To get them, it is launching a three-year pilot project to make volunteer-training in the Highlands and Islands more accessible, more flexible, and more fun!

“Our new ‘Blended Learning’ initiative will use new technology to deliver training via an interactive DVD,” explains Ms Lyle. “New volunteers will see a tutor deliver a training session on their computer screen alongside an accompanying Power-Point presentation - and all at a time and location that suits them.

“It will allow them to work through entertaining learning exercises at their own pace.  And they can go back and redo any bits of a module as often as they like until they are fully confident.”

The approach will also involve collaborative work with other trainees and ‘e-mentoring’ by experienced CAB advisers.

“The CAB service has always relied on trained volunteers,” says Ms Lyle, “but to attract and retain them we can no longer just assume that everyone can fit into a pre-set programme delivered in a bureau office.

“People with caring responsibilities, jobs, or who live in remote areas need a wider, more flexible range of options.  Our Blended Learning project aims to provide it.  It will let people gain the knowledge needed in their own time, when and where they want – at home, during their work lunch-hour, at the weekend, wherever…

“And it’s not just trainee volunteers who can find it difficult to plan and schedule in face-to-face training in one place – bureaux do themselves.  Blended Learning will push back the limits of what technology can do to enhance what’s already on offer.”

The new initiative has won start-up funding from Highlands and Islands Enterprise and Highlands and Islands Partnership Programme.  If successful, the approach will be used by Citizens Advice Bureaux elsewhere in Scotland.

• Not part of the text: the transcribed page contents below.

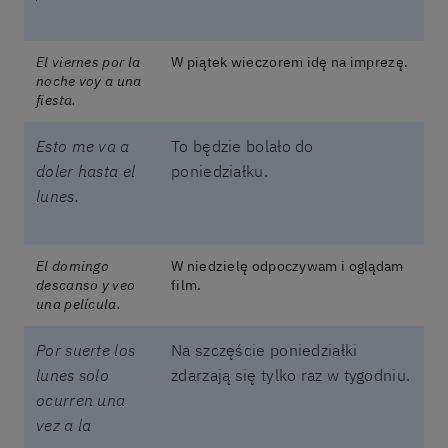
El viernes por la
W piątek wieczorem idę na imprezę.
noche voy a una
fiesta.
Esto me va a
To będzie bolało do
doler hasta el
poniedziałku.
lunes.
El domingo
W niedzielę odpoczywam i oglądam
descanso y veo
film.
una película.
Por suerte los
Na szczęście poniedziałki
lunes solo
zdarzają się tylko raz w tygodniu.
ocurren una
vez a la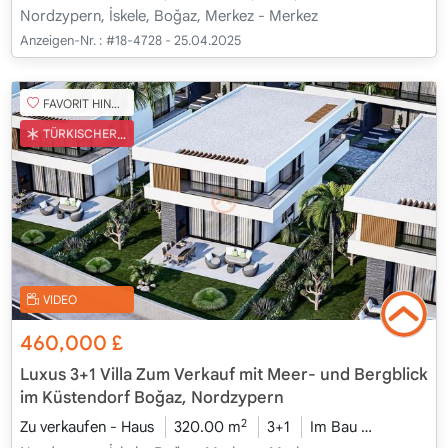
Nordzypern, İskele, Boğaz, Merkez - Merkez
Anzeigen-Nr. :
#18-4728 - 25.04.2025
FAVORIT HINZUFÜGEN
TÜRKISCHER COB
VIDEO
460,000
£
Luxus 3+1 Villa Zum Verkauf mit Meer- und Bergblick
im Küstendorf Boğaz, Nordzypern
2
Zu verkaufen - Haus
320.00 m
3+1
Im Bau
2026 - Ka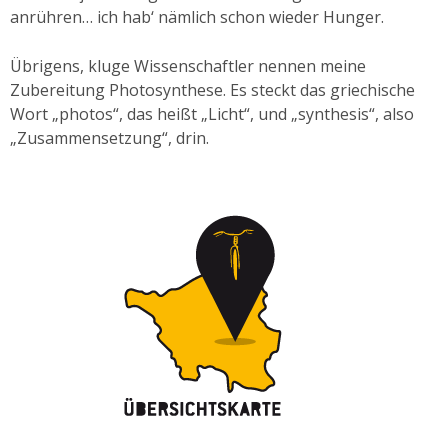
anrühren… ich hab‘ nämlich schon wieder Hunger.
Übrigens, kluge Wissenschaftler nennen meine
Zubereitung Photosynthese. Es steckt das griechische
Wort „photos“, das heißt „Licht“, und „synthesis“, also
„Zusammensetzung“, drin.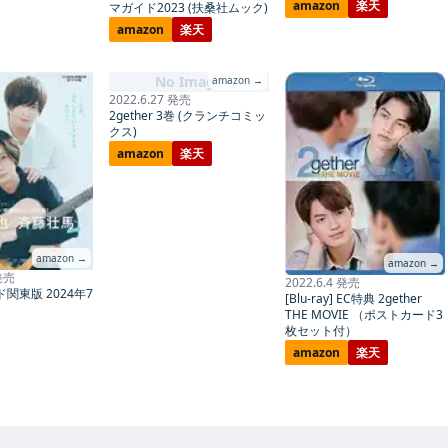
amazon
楽天
マガイド2023 (扶桑社ムック)
amazon
楽天
No Image
amazon →
2022.6.27 発売
2gether 3巻 (クランチコミッ
クス)
amazon
楽天
amazon →
amazon →
 発売
2022.6.4 発売
関東版 2024年7
[Blu-ray] EC特典 2gether
THE MOVIE （ポストカード3
枚セット付）
amazon
楽天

The CAB service has been buoyed by an Ipsos MORI poll last year.  97 per cent of clients surveyed praised the professionalism, competency and efficiency of its staff in helping people get fair treatment.


Notes for News Editors

  1. Each CAB is an independent charity, run by a committee of local people, and responsible for raising its own funding.
  2. 85 per cent of CAB workers are trained volunteers – if you’d like to help your local community for just a few hours each week, contact your local bureau manager, or volunteer through the CAS website – www.cas.org.uk
  3. The first bureaux in Scotland were established in 1939 as a wartime information service.  There are now 76 CAB offices across Scotland, which operate from over 200 service points, and which form the country’s largest independent advice network.
  4. CAB advice services aim to be freely available and accessible to everyone in the community.
  5. Consumer debt is now the single biggest issue that CABx deal with.  Last year, CABx in Scotland dealt with debt totalling over £211m.